§ **WHAT YOU SHOULD DO**
Please write out each entry below exactly as it appears.

§ **DATA TO EXAMINE**
Content starts
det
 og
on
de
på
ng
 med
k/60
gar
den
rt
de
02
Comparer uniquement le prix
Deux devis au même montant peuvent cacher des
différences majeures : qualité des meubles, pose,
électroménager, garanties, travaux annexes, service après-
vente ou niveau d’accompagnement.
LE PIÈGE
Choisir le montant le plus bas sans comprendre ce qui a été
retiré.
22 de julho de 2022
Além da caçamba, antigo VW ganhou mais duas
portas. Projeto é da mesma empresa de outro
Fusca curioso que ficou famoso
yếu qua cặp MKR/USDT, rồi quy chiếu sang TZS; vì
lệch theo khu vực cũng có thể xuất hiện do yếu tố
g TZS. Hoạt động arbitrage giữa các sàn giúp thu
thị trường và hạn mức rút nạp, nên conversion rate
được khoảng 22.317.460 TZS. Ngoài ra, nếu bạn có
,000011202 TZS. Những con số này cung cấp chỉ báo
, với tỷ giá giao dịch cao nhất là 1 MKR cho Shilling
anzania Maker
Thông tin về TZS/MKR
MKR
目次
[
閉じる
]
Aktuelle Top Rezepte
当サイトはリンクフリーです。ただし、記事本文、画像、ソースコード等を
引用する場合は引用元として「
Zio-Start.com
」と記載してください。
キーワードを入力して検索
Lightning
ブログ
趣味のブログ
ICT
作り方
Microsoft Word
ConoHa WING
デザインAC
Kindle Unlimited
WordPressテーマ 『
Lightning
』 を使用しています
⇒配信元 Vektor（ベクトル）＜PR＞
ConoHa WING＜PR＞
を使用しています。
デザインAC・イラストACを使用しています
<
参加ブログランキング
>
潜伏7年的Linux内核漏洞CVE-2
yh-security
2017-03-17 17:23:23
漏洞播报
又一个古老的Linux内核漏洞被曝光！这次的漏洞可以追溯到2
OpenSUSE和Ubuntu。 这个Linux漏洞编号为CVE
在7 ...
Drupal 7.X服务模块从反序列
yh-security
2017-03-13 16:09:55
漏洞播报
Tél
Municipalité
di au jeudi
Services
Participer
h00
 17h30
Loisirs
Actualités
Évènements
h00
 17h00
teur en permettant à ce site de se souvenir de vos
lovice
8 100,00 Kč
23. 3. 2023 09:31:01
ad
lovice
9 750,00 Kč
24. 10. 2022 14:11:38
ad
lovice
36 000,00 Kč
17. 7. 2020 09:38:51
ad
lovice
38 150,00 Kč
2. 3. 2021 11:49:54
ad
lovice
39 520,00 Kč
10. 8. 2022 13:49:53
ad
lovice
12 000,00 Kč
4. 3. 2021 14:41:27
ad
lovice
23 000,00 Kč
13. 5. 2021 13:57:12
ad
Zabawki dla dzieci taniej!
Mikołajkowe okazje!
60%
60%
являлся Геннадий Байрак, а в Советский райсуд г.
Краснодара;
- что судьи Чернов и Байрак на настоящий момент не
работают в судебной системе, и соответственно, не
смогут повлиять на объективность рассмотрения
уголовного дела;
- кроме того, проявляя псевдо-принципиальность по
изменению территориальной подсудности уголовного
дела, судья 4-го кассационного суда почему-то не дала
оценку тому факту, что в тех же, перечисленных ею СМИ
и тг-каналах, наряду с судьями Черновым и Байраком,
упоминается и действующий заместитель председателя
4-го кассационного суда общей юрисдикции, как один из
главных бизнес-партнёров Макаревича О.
Content ends
§ **REPLY**
det
 og
on
de
på
ng
 med
k/60
gar
den
rt
de
02
Comparer uniquement le prix
Deux devis au même montant peuvent cacher des
différences majeures : qualité des meubles, pose,
électroménager, garanties, travaux annexes, service après-
vente ou niveau d’accompagnement.
LE PIÈGE
Choisir le montant le plus bas sans comprendre ce qui a été
retiré.
22 de julho de 2022
Além da caçamba, antigo VW ganhou mais duas
portas. Projeto é da mesma empresa de outro
Fusca curioso que ficou famoso
yếu qua cặp MKR/USDT, rồi quy chiếu sang TZS; vì
lệch theo khu vực cũng có thể xuất hiện do yếu tố
g TZS. Hoạt động arbitrage giữa các sàn giúp thu
thị trường và hạn mức rút nạp, nên conversion rate
được khoảng 22.317.460 TZS. Ngoài ra, nếu bạn có
,000011202 TZS. Những con số này cung cấp chỉ báo
, với tỷ giá giao dịch cao nhất là 1 MKR cho Shilling
anzania Maker
Thông tin về TZS/MKR
MKR
目次
[
閉じる
]
Aktuelle Top Rezepte
当サイトはリンクフリーです。ただし、記事本文、画像、ソースコード等を
引用する場合は引用元として「
Zio-Start.com
」と記載してください。
キーワードを入力して検索
Lightning
ブログ
趣味のブログ
ICT
作り方
Microsoft Word
ConoHa WING
デザインAC
Kindle Unlimited
WordPressテーマ 『
Lightning
』 を使用しています
⇒配信元 Vektor（ベクトル）＜PR＞
ConoHa WING＜PR＞
を使用しています。
デザインAC・イラストACを使用しています
<
参加ブログランキング
>
潜伏7年的Linux内核漏洞CVE-2
yh-security
2017-03-17 17:23:23
漏洞播报
又一个古老的Linux内核漏洞被曝光！这次的漏洞可以追溯到2
OpenSUSE和Ubuntu。 这个Linux漏洞编号为CVE
在7 ...
Drupal 7.X服务模块从反序列
yh-security
2017-03-13 16:09:55
漏洞播报
Tél
Municipalité
di au jeudi
Services
Participer
h00
 17h30
Loisirs
Actualités
Évènements
h00
 17h00
teur en permettant à ce site de se souvenir de vos
lovice
8 100,00 Kč
23. 3. 2023 09:31:01
ad
lovice
9 750,00 Kč
24. 10. 2022 14:11:38
ad
lovice
36 000,00 Kč
17. 7. 2020 09:38:51
ad
lovice
38 150,00 Kč
2. 3. 2021 11:49:54
ad
lovice
39 520,00 Kč
10. 8. 2022 13:49:53
ad
lovice
12 000,00 Kč
4. 3. 2021 14:41:27
ad
lovice
23 000,00 Kč
13. 5. 2021 13:57:12
ad
Zabawki dla dzieci taniej!
Mikołajkowe okazje!
60%
60%
являлся Геннадий Байрак, а в Советский райсуд г.
Краснодара;
- что судьи Чернов и Байрак на настоящий момент не
работают в судебной системе, и соответственно, не
смогут повлиять на объективность рассмотрения
уголовного дела;
- кроме того, проявляя псевдо-принципиальность по
изменению территориальной подсудности уголовного
дела, судья 4-го кассационного суда почему-то не дала
оценку тому факту, что в тех же, перечисленных ею СМИ
и тг-каналах, наряду с судьями Черновым и Байраком,
упоминается и действующий заместитель председателя
4-го кассационного суда общей юрисдикции, как один из
главных бизнес-партнёров Макаревича О.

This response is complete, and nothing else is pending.